A garota que servia de assistente veio do fundo da sala com o braço esticado, uma lata fechada na mão, virando o rosto para o outro lado com nojo. Abri. Era uma bolota com um pouco de pelo, alguma coisa parecida com uma garra e outros pedaços não identificados. Cheirava como queijo muito antigo e um grande grupo que só consigo nomear como “animal”, incluindo aí dejetos e carne maturada. Era a glândula do cervo almiscareiro, dela se faz uma tintura de uso muito antigo na perfumaria, conhecido pelas características que aporta num perfume: densidade, volume, riqueza, duração e sensualidade.
O lugar onde isso aconteceu é a Osmothèque, que é um conservatório de perfumes. No fim do ano passado fui assistir a um dos encontros que acontece na sede, em Versalhes, onde divide o espaço com a ISIPCA, a famosa escola de perfumaria.
O fato do almíscar de origem animal não ser mais usado é um dos motivos da Osmothèque existir. Perfumes deixaram de ser produzidos, matérias primas são proibidas em criações comerciais por motivos ecológicos ou de saúde – o papel da Osmothèque é recriar o que foi perdido em sua formulação original, com os ingredientes originais, e abrigar perfumes contemporâneos, ou seja, aqueles que vão ser perdidos.
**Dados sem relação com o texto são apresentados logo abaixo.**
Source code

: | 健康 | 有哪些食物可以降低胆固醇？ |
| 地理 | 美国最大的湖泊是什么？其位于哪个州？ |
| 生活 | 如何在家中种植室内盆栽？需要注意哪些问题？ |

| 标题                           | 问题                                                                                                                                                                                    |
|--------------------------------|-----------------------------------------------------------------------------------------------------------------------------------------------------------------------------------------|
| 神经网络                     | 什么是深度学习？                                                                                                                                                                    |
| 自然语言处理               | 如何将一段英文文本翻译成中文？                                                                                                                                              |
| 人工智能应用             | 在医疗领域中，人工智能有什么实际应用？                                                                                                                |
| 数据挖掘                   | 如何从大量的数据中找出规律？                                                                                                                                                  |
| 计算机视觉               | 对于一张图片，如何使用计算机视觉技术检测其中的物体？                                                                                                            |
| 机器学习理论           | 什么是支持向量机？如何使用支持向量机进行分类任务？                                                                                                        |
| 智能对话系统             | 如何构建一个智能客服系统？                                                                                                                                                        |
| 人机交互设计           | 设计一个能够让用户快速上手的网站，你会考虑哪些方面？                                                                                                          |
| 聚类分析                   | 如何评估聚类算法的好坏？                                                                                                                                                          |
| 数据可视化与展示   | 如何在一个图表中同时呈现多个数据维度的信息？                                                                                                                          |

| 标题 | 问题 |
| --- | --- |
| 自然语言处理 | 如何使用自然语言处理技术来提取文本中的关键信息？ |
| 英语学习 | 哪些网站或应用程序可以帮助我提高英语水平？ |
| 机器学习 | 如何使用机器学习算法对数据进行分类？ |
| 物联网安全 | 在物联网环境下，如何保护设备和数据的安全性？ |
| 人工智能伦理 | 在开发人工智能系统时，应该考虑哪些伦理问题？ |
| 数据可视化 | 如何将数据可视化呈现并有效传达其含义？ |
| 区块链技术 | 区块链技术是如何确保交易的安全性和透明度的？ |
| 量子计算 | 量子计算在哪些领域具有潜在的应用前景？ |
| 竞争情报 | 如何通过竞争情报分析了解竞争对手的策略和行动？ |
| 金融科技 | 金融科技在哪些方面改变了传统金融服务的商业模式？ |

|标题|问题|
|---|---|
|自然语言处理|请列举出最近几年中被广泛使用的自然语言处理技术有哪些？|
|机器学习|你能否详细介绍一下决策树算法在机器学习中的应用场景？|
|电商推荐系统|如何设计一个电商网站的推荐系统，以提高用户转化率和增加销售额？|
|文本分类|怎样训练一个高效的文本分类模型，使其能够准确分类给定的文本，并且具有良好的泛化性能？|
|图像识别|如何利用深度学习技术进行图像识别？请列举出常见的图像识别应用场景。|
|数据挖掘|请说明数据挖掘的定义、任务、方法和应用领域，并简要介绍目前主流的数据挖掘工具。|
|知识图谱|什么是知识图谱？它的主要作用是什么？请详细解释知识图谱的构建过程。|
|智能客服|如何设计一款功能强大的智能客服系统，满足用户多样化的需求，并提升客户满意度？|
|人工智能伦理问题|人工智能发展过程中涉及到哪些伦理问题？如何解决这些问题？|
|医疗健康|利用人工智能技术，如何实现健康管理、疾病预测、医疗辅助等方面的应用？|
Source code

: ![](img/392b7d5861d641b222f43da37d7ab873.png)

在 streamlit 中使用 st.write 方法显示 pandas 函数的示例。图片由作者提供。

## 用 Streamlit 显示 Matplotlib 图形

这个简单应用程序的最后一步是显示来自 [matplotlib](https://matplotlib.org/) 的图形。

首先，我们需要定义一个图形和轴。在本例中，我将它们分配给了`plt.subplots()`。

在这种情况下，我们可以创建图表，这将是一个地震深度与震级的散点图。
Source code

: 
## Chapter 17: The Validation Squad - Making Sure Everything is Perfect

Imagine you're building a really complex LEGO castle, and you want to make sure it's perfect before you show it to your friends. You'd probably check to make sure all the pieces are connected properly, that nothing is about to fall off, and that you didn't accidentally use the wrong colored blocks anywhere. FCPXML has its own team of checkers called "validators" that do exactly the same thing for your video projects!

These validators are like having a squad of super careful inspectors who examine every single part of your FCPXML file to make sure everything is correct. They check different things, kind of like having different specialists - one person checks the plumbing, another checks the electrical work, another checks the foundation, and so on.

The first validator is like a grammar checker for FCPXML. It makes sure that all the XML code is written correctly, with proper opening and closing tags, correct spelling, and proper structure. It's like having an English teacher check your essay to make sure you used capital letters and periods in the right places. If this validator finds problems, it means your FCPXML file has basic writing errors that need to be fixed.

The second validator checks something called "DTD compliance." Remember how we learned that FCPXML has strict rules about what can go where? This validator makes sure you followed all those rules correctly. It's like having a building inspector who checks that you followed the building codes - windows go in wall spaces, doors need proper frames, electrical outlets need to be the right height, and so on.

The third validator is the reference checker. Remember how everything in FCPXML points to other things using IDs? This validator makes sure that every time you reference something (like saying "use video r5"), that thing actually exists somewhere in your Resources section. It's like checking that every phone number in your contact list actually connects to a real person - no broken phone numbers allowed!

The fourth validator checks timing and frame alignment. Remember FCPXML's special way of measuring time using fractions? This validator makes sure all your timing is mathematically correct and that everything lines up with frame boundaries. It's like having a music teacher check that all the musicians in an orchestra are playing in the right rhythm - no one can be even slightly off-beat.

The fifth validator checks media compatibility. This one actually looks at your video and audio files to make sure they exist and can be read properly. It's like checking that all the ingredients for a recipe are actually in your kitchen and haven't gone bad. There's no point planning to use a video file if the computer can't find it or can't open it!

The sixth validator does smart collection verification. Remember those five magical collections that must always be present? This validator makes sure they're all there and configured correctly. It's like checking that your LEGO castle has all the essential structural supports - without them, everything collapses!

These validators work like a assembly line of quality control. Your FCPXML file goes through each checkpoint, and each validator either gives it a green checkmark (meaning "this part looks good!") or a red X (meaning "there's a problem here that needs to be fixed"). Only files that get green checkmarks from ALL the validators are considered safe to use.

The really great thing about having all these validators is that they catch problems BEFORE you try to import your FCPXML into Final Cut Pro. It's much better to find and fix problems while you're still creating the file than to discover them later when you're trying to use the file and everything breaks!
Só o fato de possuírem a fórmula já é fato para ser comemorado: não existe direito autoral em perfumaria, a fórmula é a garantia de “posse” da criação. A Osmothèque foi fundada nos anos 90 por Jean Kerléo, o homem responsável pela qualidade de Joy, de Jean Patou, e criador de vários perfumes para a marca. Atualmente o museu abriga mais de 3000 perfumes desde o fim do século XIX. Todos são armazenados em temperatura controlada e a parte vazia do frasco é preenchida por um gás inerte, tudo para garantir a conservação.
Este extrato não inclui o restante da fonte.